Kommentar: Ach, Europa…

von Stefan Nährlich

Da hat im Jahr 2007 ein Spender in Deutschland einer gemeinnützigen Stiftung in Spanien einen größeren Geldbetrag gespendet. Dann hat er die 15.000 EUR bei seinem Finanzamt angegeben und wollte sie steuermindernd geltend machen. Im vereinten Europa eigentlich eine Selbstverständlichkeit, sollte man denken! Aber so denken nur Laien. Der Fachmann hat wahrscheinlich schon beim ersten Satz gelacht.

Denn das örtliche Finanzamt hat den Spendenabzug abgelehnt. Der Spender klagte dagegen, der Bundesfinanzhof gab aber dem Finanzamt Recht. Die vom Spender und späteren Kläger vorgelegte Spendenbescheinigung der spanischen Stiftung orientierte sich nämlich (nur) am spanischen Recht und enthielt nicht alle nach deutschem Recht notwendigen Bestandteile einer steuermindernden Zuwendungsbestätigung. Konkret störten sich die Finanzbehörden an der fehlenden Bestätigung, dass die Mittel nur für satzungsgemäße Zwecke verwendet würden. Die Finanzbehörden verlangten daher vom Kläger, er möge Unterlagen vorlegen, die eine Überprüfung der tatsächlichen Geschäftsführung der spanischen Stiftung ermöglichten.
•••••
| Schriftliche Aufgabe A |
Schreibe die Zeilen der Datensätze als JSON-Liste von Zeichenketten um, eine Zeichenkette pro Zeile und ohne Leerzeilen. Gemeint ist der Abschnitt von der Zeile mit „collection date: 1929-05-30“ bis einschließlich der letzten Zeile der Datensätze.
•••••
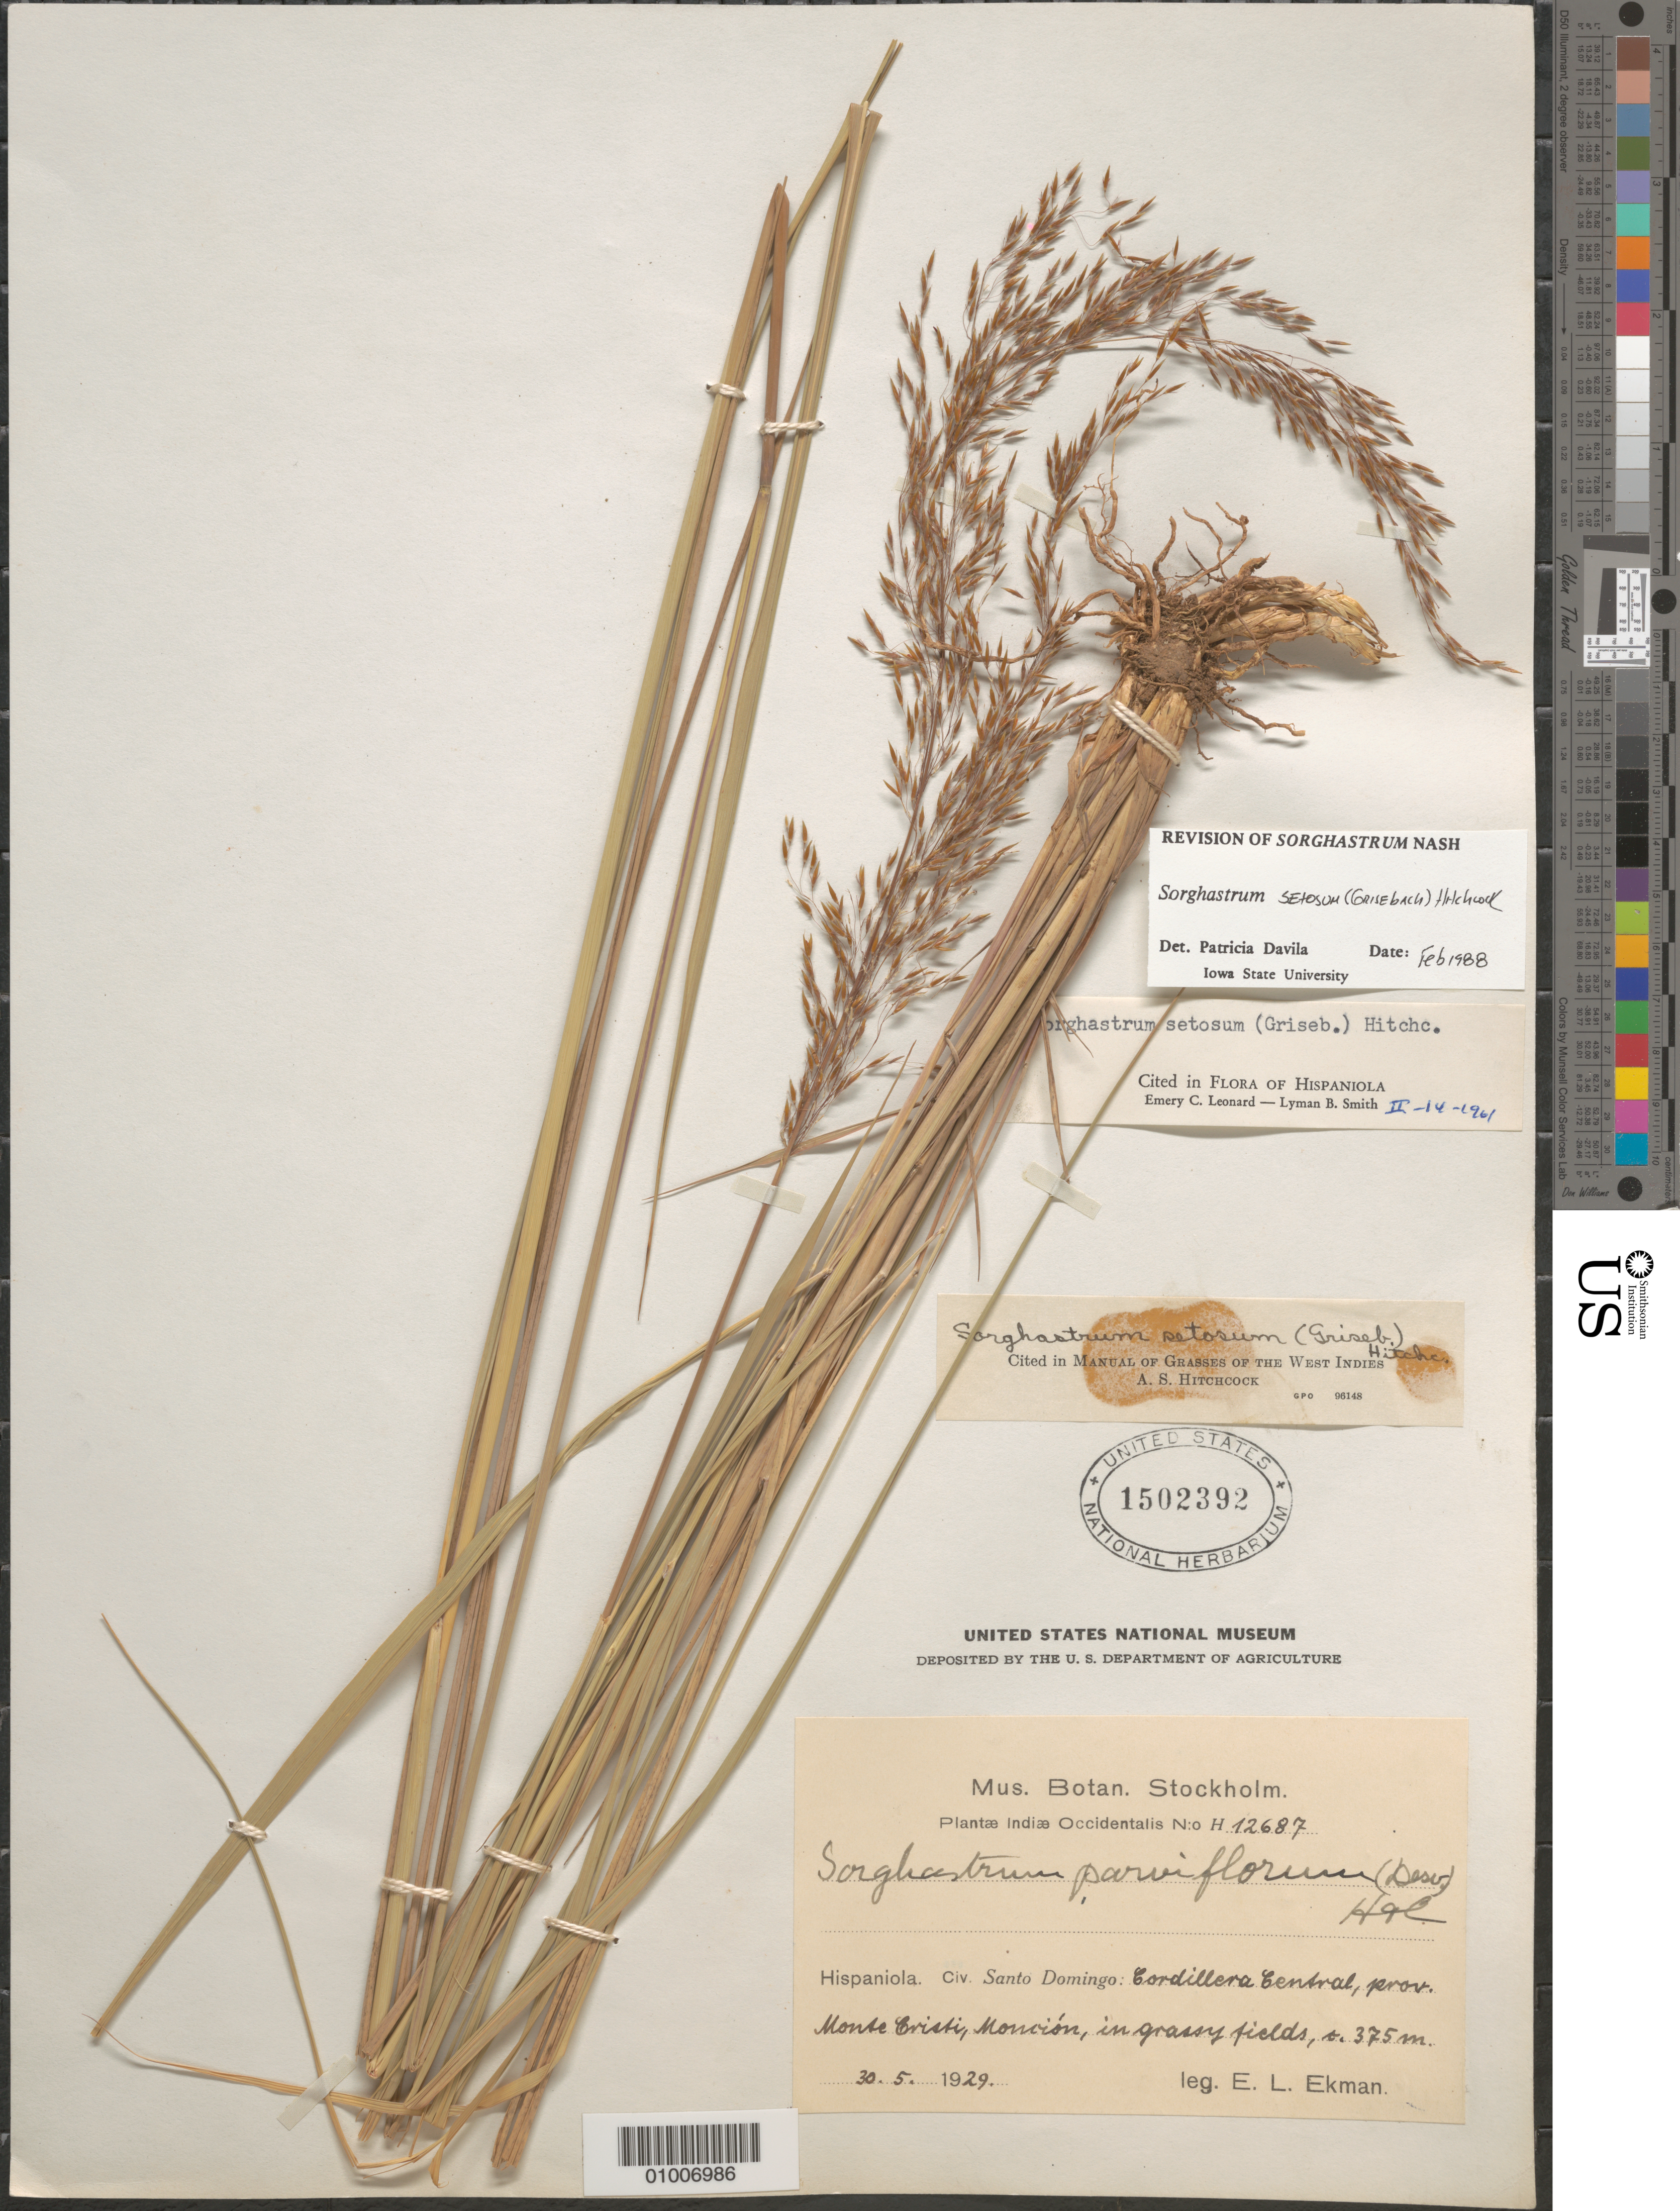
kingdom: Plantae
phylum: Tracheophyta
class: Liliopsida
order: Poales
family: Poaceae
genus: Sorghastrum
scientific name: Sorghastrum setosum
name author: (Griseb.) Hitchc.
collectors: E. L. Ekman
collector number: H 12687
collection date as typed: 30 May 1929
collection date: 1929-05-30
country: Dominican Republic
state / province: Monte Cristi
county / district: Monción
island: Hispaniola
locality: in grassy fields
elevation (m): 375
•••••
| Schriftliche Aufgabe B |
Führe den Kommentar zum Spendenabzug für die spanische Stiftung im Anschluss an seinen letzten Satz weiter.

| Ergebnis A |
[
  "collection date: 1929-05-30",
  "country: Dominican Republic",
  "state / province: Monte Cristi",
  "county / district: Monción",
  "island: Hispaniola",
  "locality: in grassy fields",
  "elevation (m): 375"
]

| Ergebnis B |
Der Kläger reichte weitere Unterlagen ein. Die Urteilsbegründung des Bundesfinanzhofs listet auf: den „Beleg über die Eintragung der Stiftung ins Stiftungsregister der Balearen mit deutscher Übersetzung, den Anerkennungsbescheid der Balearen-Regierung ohne deutsche Übersetzung, die Satzung der Stiftung, die Satzung der Stiftung mit deutscher Übersetzung, eine Stellungnahme der die spanische Stiftung betreuenden Rechtsanwältin, die spanische Körperschaftsteuererklärung, die Bilanz der Stiftung mit teilweiser deutscher Übersetzung sowie die Gewinn- und Verlustrechnung der Stiftung.“ Hat es etwas genutzt? Nein, denn Finanzamt und Finanzgericht wollten die von der Stiftung bei der spanischen Stiftungsbehörde einzureichenden Jahres- und Rechenschaftsberichte sehen. Den konnte der Kläger jedoch nicht beibringen. Auch in Deutschland müssen die Stiftungen ihre Berichte nicht herausgeben, sondern lediglich an die Aufsichtsbehörden schicken. Diese aber geben sie wiederum auch nicht an Dritte heraus.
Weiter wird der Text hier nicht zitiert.